-- START Text to read --

Thirty Yards from Revolution

Two American Magpies in conflict on a fence in Utah. © Jon G. Fuller/VWPics/Getty

I live in a neighborhood full of magpies. When I first arrived, they would pull back when they saw the dog and me. They were wary. But over time they got used to us. Now when the dog and I pass, they set aside whatever they’re doing and take tiny jumps, moving their long tails in a language I can hardly fathom, looking around with their intense gaze. The Merlin Bird ID app can detect the sound of their warble and identify their species—Eurasian magpie—but not what they’re actually saying. As we pass by and say hello, I sometimes get a sense that they know something we don’t. It seems that they’re judging us, warning us. 

Greg Grandin might’ve had a similar experience in mind when, in the introduction of his monumental new book America América, he writes that in the Western Hemisphere “Latin America gave the United States what other empires… lacked: its own magpie, an irrepressible critic.” The author sees in this critical dynamic between America and América an “immanent critique” in which Latin America denounces the United States for not living up to its own professed values—a critique that has functioned as the engine of the hemisphere’s history for over three centuries. 

The book is ambitious. The discussion about Sepúlveda and Las Casas’ efforts during the sixteenth century to make sense of what the hell Europeans were doing in América could be a book in itself—if anything, because their extremely different versions of humanism informed ideas of sovereignty, rights, and hierarchies across the hemisphere. Another book could cover the foundations of Anglo-Saxon colonialism, expressed by one of the organizers of the Mayflower voyage as the right of the settlers “to take a land which none useth, and make use of it.” Instead, Grandin wrote a book about both colonialisms, their evolution over the following centuries, their entanglement with the social, political, and economic forces that grew along, how they mutually shaped each other, and the ways in which they contribute to the (rather disastrous) world in which we live today. 

Grandin doesn’t merely succeed in explaining how “the magpie rivalry” between America and América “played a vital role in the creation of the modern world.” He does so through 700 pages of highly engaging writing that few historians (or writers for that matter) could achieve, a style that is intrinsic to the narrative he tells. Every story, process, official document, and individual life by which he weaves his great tapestry is fascinating. The thousand vignettes of the Americas’ history illuminate an evolving system of governance without losing the sparkle of the real life in which these stories were embedded.  

When my daughter was three, I explained to her the idea of communism that her grandfather had fought for. It was, I told her, a vision of a world in which there would be candies for everybody—and nobody would have too many. Imagine the surprise of recognition, then, when a decade later I read on page 478 of Grandin’s book the slogan of Ramón Grau San Martín’s Cuban presidential campaign in 1944: “In my government there will be candy for everyone.” These reformist dreams of equality and fairness were cut short by US-sponsored reactionary politics, first by the ballot box then by the heel of a boot, making the Cuban Revolution that my daughter’s grandfather embraced all but inevitable. The story underlines both the critical dynamic of America, América as well as the irresistible appeal of Grandin’s narration.

-- END Text to read --
-- START Data for this task --

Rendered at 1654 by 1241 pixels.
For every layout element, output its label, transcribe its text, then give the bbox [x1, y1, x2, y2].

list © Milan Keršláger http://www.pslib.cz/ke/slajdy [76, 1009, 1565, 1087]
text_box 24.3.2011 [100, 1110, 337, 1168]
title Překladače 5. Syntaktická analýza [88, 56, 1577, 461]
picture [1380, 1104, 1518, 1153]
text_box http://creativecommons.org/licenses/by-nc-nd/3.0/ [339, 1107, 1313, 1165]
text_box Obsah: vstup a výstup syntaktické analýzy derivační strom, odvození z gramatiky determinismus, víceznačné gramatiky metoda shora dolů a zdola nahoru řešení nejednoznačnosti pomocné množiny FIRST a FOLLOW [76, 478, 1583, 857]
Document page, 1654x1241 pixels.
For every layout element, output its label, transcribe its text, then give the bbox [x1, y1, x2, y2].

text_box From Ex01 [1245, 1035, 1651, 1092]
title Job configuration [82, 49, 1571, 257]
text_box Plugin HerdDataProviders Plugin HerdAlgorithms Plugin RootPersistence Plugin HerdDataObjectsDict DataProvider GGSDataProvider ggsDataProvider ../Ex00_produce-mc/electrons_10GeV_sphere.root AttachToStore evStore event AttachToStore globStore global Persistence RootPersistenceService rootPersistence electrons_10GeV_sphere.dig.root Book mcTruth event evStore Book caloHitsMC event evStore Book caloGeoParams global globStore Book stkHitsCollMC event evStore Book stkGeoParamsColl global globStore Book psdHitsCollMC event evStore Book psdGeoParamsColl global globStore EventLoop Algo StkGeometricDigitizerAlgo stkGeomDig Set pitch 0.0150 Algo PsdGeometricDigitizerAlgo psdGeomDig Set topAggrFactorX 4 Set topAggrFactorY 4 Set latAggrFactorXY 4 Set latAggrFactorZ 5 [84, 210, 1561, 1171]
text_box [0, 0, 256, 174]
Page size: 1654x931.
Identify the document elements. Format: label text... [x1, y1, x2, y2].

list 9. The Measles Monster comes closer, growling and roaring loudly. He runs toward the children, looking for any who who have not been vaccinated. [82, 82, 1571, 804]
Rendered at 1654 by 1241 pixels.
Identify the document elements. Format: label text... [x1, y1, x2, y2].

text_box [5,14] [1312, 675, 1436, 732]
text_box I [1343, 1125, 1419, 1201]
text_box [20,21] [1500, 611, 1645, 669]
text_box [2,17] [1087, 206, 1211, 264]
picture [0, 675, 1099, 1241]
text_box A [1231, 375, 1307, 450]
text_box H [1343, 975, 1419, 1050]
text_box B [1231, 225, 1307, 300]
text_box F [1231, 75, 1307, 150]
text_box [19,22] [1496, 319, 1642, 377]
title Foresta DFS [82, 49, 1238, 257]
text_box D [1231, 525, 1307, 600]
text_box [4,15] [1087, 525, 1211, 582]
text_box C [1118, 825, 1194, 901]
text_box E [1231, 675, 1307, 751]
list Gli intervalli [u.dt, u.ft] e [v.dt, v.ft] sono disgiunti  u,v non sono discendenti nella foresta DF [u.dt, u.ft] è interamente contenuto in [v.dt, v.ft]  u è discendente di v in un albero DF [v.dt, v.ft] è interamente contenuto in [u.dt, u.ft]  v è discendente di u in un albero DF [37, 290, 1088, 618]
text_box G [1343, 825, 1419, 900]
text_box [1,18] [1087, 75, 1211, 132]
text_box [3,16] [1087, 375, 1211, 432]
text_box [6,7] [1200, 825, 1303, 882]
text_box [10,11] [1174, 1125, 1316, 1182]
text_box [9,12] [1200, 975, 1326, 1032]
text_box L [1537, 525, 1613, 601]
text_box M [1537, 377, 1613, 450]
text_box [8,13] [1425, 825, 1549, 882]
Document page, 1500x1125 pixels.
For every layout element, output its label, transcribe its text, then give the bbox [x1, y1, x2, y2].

-- END Data for this task --

* _Instructions_:
1 > Repeat word for word the passage of the book review between "Thirty Yards from" and "us, warning us.", inclusive.
2 > Duplicate the rows verbatim, from the first row through the line holding "1107, 1313, 1165]", inclusive.
The book review and the rows are unrelated material.

* _Solutions by task_:
1 >
Thirty Yards from Revolution

Two American Magpies in conflict on a fence in Utah. © Jon G. Fuller/VWPics/Getty

I live in a neighborhood full of magpies. When I first arrived, they would pull back when they saw the dog and me. They were wary. But over time they got used to us. Now when the dog and I pass, they set aside whatever they’re doing and take tiny jumps, moving their long tails in a language I can hardly fathom, looking around with their intense gaze. The Merlin Bird ID app can detect the sound of their warble and identify their species—Eurasian magpie—but not what they’re actually saying. As we pass by and say hello, I sometimes get a sense that they know something we don’t. It seems that they’re judging us, warning us.

2 >
Rendered at 1654 by 1241 pixels.
For every layout element, output its label, transcribe its text, then give the bbox [x1, y1, x2, y2].

list © Milan Keršláger http://www.pslib.cz/ke/slajdy [76, 1009, 1565, 1087]
text_box 24.3.2011 [100, 1110, 337, 1168]
title Překladače 5. Syntaktická analýza [88, 56, 1577, 461]
picture [1380, 1104, 1518, 1153]
text_box http://creativecommons.org/licenses/by-nc-nd/3.0/ [339, 1107, 1313, 1165]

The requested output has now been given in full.